Caryl Churchill, A Number, The Library Theatre until May 9

 

Caryl Churchill’s 2002 play deals with a contentious issue, human cloning, but is as interested in making cloning into a metaphor as it is in ethics and science.  The play’s success depends on a difficult balance between argument and feeling, exploring ideas and manipulating its audience’s emotions.

 

In this production, the play’s airy, sometimes abstract conversations are well grounded in the realist set and the confident exchanges between John Benfield (as Salter, the father) and Daniel Casey, who plays three of his sons (the natural son, the adopted cloned son, and the unknown cloned son).  The play hinges on Casey’s performance and he does a terrific job in varying his voice and appearance, tormented and thuggish as one son, sensitive as another, and playing the role with a matter-of-fact imperturbability as the third.  Their conversations play out familiar arguments about scientific research, and our inability to think ethically about the ‘science of the possible’.  Churchill is cogent and wry, presenting the father’s immediate interest in pursuing legal damages (another ‘number’) alongside the sons’ existential terror at the fact of replication.

 

Is the play more than a provoking think-piece about cloning?   This production suggests at least two other ways of approaching the text.
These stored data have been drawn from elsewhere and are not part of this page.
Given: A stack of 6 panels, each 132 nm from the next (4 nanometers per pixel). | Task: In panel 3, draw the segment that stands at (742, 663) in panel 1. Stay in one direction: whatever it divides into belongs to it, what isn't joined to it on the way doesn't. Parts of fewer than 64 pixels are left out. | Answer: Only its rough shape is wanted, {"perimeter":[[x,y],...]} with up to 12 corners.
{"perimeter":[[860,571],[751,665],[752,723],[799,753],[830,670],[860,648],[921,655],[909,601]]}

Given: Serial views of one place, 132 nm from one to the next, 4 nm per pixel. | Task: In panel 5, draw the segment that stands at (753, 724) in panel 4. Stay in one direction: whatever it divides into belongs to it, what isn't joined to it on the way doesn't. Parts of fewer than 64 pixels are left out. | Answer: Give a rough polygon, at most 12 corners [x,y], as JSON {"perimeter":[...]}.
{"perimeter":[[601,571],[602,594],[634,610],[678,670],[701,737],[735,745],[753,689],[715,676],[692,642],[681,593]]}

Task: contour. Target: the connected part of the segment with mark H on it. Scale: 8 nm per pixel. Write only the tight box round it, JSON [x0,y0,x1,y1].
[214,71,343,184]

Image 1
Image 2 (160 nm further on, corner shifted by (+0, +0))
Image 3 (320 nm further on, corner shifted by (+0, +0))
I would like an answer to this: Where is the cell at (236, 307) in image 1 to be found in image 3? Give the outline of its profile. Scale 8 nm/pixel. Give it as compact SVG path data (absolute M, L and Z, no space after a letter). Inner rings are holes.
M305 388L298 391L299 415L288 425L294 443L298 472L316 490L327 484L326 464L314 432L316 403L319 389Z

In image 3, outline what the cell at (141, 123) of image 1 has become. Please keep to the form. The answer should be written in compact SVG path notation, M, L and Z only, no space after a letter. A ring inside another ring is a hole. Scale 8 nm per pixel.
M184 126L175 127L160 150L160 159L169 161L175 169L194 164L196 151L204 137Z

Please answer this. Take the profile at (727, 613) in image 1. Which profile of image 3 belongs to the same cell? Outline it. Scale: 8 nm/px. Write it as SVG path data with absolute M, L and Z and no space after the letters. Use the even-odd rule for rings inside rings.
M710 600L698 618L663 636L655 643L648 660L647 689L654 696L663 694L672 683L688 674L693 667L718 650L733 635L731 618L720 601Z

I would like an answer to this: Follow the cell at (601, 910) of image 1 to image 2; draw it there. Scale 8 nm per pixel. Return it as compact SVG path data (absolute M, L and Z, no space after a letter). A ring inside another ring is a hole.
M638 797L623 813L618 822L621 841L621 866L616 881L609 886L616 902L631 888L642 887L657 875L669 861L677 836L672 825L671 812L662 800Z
Salter’s encounters with his first-born son, in particular, are visceral and affecting, and his rivalry with his brothers and rage at his father are convincing and gripping.  The play is so deftly written that it also holds up as a critique of authority and destiny, with both sons and father lamenting the absent god who has ‘done a number,’ abandoning them to their near-identical fates.  At just over an hour, then, A Number is well worth seeing: there are not many writers or productions which can juggle together a number of different ideas and styles so tellingly.